On Wednesday, the House passed an appropriations bill that included a provision both long past due and thought to be, in previous administrations, unnecessary. It bans any of the government agencies being funded by the bill from doing business with companies Donald Trump has retained ownership over during his presidency. Trump rebuffed the normal (ethical) expectations that he would divest himself of his business interests before assuming office so as not to create an immediate conflict of interest between his decisions as president and his own financial status; this would be a congressional attempt to come at the problem from the reverse direction.
If Trump is going to continue to rake in profits from his private businesses, then at the least we should bar the government agencies he controls from funneling cash to those businesses.

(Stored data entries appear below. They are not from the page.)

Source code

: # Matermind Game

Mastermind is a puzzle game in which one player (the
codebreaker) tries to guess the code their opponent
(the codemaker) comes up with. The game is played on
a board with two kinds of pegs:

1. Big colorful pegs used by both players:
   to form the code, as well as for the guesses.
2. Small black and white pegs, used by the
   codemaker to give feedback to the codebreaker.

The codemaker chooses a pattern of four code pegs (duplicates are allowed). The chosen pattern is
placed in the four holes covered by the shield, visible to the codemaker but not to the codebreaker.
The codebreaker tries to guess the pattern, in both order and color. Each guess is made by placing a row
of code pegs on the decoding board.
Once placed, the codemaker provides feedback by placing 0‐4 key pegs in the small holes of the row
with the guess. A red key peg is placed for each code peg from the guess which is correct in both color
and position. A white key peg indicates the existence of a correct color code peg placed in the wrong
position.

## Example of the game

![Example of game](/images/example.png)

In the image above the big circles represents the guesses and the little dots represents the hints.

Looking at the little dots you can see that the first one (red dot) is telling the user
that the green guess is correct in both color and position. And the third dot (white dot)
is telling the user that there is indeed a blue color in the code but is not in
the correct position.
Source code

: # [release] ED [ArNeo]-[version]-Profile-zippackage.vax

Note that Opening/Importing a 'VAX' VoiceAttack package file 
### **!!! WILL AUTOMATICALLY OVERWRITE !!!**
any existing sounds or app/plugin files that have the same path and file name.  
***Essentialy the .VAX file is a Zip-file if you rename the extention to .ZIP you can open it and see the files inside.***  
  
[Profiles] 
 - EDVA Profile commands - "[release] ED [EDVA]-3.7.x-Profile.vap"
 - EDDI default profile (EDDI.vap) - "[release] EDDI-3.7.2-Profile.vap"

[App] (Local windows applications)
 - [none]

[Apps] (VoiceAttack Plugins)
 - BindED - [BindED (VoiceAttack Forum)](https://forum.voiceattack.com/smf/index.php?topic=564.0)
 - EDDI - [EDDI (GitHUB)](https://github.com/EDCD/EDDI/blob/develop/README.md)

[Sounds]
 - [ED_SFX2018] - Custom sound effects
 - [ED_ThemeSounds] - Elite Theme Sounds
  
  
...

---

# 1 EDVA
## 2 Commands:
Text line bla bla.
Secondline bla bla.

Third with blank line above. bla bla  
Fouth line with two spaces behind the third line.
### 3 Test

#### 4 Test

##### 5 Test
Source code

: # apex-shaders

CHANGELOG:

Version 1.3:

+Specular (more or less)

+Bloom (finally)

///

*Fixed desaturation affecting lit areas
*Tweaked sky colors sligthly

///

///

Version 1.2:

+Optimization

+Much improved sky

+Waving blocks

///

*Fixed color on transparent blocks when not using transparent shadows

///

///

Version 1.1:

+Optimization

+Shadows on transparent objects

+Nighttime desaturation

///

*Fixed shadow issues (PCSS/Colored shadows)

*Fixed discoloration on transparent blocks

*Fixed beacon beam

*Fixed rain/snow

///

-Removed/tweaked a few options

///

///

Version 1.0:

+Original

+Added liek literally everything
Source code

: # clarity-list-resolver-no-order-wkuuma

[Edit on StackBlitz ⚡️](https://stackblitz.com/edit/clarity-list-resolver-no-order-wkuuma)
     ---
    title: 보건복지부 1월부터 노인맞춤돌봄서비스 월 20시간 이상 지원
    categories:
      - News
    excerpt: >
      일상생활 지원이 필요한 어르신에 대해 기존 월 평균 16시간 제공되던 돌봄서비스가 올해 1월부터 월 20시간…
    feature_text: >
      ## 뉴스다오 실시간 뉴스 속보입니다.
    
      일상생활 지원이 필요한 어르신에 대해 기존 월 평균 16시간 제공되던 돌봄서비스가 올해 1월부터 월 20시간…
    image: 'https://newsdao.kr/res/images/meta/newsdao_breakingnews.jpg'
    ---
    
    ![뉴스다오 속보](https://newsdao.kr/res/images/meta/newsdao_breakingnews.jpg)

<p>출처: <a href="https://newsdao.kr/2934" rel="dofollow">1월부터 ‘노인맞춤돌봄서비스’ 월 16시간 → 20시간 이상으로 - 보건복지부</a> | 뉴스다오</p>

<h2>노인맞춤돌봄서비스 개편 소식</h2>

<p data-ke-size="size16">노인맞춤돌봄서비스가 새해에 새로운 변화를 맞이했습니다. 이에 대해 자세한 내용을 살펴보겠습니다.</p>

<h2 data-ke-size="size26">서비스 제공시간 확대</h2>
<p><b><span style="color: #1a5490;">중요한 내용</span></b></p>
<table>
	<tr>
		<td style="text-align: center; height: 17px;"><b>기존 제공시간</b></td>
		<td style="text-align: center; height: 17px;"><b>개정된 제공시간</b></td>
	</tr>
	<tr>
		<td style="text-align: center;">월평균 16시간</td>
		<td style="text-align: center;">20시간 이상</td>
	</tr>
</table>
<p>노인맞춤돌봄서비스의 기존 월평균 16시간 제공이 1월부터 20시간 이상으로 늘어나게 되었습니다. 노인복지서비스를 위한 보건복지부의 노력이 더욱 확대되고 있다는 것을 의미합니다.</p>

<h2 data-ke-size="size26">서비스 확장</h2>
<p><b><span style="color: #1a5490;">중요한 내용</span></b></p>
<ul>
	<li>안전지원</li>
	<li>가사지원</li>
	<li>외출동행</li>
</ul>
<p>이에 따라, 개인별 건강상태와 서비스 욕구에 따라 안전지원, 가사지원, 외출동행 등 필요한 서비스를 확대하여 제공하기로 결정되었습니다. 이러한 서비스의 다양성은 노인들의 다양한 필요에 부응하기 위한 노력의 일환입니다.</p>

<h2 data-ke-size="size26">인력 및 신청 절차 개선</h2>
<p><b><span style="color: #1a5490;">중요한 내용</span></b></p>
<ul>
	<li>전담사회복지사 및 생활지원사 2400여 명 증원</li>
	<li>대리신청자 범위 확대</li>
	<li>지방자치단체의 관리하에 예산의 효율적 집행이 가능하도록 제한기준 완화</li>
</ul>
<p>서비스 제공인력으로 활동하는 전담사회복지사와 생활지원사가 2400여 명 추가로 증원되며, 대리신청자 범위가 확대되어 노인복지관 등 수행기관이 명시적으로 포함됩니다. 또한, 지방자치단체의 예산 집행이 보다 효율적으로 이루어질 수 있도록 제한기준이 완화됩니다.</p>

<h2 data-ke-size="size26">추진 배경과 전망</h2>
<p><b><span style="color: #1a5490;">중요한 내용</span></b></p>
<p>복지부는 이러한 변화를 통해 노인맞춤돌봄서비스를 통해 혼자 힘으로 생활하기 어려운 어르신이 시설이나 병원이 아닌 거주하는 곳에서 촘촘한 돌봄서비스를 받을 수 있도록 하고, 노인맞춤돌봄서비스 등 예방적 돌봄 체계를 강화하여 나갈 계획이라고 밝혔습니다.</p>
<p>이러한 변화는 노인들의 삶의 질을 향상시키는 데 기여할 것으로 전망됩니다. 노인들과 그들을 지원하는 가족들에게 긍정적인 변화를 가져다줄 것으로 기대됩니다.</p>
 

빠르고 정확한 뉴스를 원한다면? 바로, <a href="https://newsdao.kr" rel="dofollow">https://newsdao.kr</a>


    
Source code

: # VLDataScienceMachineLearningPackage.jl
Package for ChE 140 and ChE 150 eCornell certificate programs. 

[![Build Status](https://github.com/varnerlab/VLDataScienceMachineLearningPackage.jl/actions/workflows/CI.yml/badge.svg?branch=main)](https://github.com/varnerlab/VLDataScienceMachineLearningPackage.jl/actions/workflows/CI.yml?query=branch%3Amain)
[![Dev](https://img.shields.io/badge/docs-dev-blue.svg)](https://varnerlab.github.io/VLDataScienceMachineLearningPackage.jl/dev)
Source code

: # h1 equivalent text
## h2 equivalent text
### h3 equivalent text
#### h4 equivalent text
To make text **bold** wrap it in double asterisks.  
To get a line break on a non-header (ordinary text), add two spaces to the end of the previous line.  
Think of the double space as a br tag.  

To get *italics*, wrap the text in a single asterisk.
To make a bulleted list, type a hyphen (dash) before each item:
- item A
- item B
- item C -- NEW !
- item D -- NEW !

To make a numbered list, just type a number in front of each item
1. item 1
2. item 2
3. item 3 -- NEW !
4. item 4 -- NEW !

This is necessary because government agencies have in fact been funneling quite a bit of cash to Trump's properties, as have the Republican Party, conservative groups, lobbyist groups, corporate supplicants, foreign governments, and other interested parties. From the Secret Service's rental of golf carts (at steep prices) at Trump-owned clubs to Defense Department payments for Defense officials renting rooms at Mar-a-Lago, Trump's habit of frequenting his own for-profit businesses as president has all but obliged other government officials to frequent the same locations.
And Trump's companies don't go easy on those officials. Freedom of Information Act requests by NBC News revealed that the Secret Service was charged over $200,000 by the Trump International Hotel, blocks from the White House, during Trump's first year in office. The Secret Service spent over $33,000 in the two days surrounding Trump's first re-election fundraiser at the venue.
The Secret Service may be charged with defending the life and safety of the sitting president, but that president's company isn't above squeezing them hard while they do it.
A congressional insistence that federal agencies not put cash into the president's own pocket is therefore going to be considerably more complicated than it might first appear. Either Trump will have to stop charging taxpayers for the Secret Service agents, agency heads, and other federal workers obliged to follow him around on his numerous weekend golf trips, which will never ever happen; or they will be barred from showing up. That would be quite, to use the proper federal terminology for such things, a shitshow.
That said, it is extraordinarily unlikely that Senate Majority Leader Mitch McConnell will allow the provision to slip through. Period. Republicans have been near-unanimous in looking the other way as Trump makes money off of his elected office, and McConnell has not been shy in indicating that he intends to maintain that studious ignorance no matter what crookedness the opposing political party uncovers or seeks to bar.
At the moment, then, "What would happen if we passed a law preventing this one specific instance of presidential corruption?" remains a thought experiment. Actually putting a stop to it will require something more.